### TASK DETAILS
Say how many of the lines below include the word "bold". Only the number should be given.

──────── DATASET RECORDS

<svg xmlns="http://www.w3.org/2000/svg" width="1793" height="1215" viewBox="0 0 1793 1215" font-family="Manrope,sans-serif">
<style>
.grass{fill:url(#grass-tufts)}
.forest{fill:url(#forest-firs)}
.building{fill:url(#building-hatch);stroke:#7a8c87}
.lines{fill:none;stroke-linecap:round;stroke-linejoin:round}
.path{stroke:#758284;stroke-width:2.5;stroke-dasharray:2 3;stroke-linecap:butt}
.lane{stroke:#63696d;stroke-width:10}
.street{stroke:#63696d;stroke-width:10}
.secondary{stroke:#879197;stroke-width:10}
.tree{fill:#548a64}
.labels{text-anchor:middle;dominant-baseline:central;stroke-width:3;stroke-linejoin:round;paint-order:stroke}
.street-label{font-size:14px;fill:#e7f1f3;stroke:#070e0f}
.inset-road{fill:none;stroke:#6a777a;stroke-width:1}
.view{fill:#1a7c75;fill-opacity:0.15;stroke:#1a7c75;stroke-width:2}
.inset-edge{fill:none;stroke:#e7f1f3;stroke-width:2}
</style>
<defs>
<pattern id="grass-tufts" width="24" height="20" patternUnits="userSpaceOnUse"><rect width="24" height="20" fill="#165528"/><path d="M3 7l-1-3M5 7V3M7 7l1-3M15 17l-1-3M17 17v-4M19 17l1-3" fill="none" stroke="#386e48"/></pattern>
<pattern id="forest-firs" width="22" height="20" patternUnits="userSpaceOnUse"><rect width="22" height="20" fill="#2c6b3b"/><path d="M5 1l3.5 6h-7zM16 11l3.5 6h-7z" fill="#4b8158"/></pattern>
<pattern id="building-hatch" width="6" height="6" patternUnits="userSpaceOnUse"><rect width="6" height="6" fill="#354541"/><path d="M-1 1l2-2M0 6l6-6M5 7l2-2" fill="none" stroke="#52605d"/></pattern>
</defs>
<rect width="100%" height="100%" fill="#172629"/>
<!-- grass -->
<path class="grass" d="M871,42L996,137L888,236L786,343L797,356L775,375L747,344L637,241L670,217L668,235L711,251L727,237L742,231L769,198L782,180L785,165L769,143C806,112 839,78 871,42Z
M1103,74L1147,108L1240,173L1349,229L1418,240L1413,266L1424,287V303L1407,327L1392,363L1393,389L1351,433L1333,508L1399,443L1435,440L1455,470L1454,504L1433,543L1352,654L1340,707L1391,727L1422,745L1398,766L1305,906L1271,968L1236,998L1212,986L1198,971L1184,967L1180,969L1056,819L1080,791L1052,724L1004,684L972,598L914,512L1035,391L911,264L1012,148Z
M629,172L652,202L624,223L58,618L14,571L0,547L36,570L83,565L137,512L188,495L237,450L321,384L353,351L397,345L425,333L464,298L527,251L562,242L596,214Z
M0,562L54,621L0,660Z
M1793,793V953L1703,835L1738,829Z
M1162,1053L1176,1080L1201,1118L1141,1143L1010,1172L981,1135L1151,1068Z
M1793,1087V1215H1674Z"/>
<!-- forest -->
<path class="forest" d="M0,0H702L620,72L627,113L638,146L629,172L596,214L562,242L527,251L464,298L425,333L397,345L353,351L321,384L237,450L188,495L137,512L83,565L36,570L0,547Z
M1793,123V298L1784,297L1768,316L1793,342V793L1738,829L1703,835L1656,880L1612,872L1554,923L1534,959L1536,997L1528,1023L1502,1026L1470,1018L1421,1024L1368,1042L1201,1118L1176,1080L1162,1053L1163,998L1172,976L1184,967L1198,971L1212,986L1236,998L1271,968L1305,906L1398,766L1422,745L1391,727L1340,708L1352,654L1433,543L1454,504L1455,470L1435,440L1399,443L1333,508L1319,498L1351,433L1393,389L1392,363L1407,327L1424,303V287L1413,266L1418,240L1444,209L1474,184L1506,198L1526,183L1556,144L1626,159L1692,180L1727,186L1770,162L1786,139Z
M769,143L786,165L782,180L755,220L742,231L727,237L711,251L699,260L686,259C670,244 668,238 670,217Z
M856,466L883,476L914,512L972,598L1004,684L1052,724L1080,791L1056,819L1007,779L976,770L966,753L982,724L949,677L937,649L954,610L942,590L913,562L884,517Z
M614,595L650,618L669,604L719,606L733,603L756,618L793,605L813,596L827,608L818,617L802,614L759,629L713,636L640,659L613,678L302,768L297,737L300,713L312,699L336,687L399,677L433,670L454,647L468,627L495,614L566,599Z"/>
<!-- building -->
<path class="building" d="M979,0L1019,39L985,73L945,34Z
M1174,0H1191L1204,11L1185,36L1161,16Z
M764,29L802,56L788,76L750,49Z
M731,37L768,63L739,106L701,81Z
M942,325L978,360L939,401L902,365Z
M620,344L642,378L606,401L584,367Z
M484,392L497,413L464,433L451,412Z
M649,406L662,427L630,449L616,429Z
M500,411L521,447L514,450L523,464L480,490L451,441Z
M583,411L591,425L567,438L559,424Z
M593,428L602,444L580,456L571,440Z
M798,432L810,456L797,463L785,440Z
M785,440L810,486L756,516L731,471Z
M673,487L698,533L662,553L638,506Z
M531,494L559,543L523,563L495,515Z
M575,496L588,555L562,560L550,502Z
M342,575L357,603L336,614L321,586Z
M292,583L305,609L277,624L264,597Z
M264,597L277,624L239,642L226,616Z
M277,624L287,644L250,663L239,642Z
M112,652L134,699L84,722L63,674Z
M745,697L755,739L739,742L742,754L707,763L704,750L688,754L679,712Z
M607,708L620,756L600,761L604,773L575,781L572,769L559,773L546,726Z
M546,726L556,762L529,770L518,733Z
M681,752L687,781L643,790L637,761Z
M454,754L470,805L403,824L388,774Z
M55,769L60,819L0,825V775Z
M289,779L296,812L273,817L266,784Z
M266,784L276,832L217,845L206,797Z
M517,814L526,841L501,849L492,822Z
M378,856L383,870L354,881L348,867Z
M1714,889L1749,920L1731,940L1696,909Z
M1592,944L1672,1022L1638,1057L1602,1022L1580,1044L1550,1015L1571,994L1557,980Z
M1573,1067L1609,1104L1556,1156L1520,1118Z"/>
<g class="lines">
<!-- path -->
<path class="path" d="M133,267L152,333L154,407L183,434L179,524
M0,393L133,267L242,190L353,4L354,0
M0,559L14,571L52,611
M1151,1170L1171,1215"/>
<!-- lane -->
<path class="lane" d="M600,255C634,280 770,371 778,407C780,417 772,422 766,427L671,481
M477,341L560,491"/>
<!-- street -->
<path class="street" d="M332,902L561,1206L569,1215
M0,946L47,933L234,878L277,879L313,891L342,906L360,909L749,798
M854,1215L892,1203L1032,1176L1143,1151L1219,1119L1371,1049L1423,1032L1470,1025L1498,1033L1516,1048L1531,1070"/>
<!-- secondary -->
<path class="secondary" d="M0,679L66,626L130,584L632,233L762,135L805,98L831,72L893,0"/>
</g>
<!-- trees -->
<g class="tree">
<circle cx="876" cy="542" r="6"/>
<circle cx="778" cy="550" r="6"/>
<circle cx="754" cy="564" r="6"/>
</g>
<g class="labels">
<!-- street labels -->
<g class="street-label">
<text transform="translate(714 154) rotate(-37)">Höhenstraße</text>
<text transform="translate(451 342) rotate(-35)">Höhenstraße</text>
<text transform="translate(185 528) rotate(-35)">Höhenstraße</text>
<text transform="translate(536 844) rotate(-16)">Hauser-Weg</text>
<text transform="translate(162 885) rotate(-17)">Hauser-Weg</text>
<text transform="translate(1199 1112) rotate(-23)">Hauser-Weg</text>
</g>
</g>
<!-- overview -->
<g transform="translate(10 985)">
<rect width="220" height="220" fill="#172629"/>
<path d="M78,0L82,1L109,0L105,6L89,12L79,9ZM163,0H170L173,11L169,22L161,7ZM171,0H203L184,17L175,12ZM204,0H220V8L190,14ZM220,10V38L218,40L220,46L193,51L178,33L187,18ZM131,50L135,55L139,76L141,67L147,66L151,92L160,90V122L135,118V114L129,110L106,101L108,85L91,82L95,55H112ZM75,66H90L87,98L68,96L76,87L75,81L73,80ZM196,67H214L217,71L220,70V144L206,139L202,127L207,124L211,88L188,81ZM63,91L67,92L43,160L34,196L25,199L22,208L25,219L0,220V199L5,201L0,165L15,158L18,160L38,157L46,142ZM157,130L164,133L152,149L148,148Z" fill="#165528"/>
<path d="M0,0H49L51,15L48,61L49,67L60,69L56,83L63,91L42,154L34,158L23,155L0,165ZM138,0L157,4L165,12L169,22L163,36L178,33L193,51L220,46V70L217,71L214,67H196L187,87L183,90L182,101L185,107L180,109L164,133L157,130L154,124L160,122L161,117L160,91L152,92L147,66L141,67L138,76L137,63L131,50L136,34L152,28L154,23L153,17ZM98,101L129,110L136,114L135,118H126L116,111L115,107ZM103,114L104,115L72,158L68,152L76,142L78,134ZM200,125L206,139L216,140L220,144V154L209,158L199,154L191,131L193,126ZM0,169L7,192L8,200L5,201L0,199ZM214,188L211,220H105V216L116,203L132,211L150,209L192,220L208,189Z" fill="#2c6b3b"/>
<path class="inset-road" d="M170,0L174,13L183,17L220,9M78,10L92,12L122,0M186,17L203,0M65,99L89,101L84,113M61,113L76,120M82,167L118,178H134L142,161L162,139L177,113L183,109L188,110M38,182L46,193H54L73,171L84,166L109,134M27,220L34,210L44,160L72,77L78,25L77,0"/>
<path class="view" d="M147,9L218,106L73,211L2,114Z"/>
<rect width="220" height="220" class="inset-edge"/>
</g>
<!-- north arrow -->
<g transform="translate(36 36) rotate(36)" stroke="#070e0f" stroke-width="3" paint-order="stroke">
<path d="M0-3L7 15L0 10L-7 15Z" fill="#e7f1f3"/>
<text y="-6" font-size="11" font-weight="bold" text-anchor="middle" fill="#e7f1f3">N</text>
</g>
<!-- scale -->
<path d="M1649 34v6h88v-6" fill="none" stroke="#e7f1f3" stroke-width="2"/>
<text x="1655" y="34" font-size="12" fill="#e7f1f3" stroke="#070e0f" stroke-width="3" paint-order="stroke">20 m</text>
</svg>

────────────────
──────── DATASET RECORDS

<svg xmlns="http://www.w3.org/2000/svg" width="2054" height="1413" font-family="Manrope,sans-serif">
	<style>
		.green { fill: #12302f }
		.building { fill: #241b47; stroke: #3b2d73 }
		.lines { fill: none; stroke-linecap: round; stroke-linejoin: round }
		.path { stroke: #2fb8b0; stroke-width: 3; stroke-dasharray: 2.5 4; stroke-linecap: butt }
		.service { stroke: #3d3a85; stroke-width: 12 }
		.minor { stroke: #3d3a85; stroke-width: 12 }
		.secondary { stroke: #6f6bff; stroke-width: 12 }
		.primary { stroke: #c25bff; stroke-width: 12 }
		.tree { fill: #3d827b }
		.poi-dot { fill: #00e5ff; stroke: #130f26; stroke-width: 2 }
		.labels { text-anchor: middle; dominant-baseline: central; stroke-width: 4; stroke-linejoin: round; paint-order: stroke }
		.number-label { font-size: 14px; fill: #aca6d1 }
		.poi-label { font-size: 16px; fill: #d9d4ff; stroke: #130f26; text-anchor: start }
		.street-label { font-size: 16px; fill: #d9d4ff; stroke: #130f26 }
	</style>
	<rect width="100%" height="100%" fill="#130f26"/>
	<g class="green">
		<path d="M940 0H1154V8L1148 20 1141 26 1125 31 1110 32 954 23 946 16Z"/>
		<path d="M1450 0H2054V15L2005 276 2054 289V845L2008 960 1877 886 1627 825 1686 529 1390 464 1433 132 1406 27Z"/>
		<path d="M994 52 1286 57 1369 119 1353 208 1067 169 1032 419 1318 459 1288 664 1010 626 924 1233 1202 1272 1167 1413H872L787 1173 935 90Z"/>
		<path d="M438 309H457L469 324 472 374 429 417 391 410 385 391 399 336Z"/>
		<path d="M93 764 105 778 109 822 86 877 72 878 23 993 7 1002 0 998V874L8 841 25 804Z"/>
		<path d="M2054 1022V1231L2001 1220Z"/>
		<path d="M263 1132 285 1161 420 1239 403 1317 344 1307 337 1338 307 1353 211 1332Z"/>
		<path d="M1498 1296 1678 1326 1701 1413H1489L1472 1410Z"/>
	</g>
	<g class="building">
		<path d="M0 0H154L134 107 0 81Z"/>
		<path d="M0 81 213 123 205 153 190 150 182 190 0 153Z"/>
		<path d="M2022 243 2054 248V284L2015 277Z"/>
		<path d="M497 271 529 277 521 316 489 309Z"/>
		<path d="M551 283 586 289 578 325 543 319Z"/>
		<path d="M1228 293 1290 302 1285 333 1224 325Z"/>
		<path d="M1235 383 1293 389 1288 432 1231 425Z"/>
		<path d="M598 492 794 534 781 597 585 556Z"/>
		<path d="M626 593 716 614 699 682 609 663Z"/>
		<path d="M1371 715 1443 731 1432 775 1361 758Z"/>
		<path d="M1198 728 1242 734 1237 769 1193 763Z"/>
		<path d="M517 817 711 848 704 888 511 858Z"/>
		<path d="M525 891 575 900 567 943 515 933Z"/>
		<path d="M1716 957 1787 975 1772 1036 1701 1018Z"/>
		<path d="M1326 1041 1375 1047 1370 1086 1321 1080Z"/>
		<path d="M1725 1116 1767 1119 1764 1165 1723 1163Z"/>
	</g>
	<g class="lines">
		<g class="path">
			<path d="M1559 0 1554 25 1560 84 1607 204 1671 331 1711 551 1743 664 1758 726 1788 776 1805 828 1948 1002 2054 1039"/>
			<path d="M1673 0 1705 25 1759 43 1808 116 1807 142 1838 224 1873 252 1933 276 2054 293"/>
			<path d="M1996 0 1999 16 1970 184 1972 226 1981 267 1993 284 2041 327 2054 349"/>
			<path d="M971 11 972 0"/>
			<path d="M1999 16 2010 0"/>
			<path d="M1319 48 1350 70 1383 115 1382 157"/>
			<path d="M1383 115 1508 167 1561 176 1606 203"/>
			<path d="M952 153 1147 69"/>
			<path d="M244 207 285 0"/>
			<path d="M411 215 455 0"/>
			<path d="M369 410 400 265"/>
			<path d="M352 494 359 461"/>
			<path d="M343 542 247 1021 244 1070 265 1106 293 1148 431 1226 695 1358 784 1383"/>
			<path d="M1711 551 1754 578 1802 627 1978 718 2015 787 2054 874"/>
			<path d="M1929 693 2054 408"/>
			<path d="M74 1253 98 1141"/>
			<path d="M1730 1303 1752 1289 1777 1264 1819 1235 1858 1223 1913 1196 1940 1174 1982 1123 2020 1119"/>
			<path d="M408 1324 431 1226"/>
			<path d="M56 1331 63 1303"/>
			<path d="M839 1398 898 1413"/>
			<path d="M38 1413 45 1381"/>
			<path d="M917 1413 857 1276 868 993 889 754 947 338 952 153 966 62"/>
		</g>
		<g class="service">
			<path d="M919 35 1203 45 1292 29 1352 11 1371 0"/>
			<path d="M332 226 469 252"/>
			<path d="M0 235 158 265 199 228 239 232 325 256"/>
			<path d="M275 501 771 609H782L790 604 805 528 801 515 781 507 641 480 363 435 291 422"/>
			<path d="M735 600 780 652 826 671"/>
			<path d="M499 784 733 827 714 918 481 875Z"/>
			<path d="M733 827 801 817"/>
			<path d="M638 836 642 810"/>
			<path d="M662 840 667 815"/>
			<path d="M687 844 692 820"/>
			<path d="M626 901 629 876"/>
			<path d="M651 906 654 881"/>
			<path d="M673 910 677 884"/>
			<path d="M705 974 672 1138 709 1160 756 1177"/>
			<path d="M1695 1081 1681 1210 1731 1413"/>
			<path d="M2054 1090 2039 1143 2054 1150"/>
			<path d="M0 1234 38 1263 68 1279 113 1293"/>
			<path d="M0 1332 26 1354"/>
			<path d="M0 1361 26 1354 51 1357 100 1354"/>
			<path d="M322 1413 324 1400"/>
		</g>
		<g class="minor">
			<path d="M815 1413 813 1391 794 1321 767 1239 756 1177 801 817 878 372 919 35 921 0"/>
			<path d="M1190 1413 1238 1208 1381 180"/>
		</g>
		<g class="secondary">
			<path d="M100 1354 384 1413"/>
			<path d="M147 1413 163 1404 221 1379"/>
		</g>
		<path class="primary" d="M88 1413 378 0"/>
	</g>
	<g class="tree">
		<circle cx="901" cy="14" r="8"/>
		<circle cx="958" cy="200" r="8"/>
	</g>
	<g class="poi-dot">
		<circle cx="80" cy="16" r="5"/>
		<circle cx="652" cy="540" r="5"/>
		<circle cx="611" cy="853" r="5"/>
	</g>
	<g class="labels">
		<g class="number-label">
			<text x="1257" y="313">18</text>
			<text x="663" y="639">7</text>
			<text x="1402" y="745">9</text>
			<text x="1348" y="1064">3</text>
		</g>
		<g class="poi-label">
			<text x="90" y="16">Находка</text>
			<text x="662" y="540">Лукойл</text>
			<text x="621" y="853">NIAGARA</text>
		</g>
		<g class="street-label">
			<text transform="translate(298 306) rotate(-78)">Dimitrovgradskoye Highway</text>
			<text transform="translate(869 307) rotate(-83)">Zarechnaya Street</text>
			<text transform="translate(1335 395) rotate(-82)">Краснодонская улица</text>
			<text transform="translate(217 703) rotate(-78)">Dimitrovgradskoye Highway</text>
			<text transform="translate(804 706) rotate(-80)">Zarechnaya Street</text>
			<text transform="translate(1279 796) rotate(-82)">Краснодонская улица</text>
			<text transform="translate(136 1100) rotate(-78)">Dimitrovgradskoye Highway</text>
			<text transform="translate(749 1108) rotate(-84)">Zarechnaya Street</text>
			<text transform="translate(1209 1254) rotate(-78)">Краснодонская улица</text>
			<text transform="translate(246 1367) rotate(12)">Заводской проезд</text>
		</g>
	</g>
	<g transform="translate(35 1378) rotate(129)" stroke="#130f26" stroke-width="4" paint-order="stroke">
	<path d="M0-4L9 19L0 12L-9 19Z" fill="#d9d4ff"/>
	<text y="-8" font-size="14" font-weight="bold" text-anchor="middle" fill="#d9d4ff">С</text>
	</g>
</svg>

────────────────

### SOLVED EXERCISE
2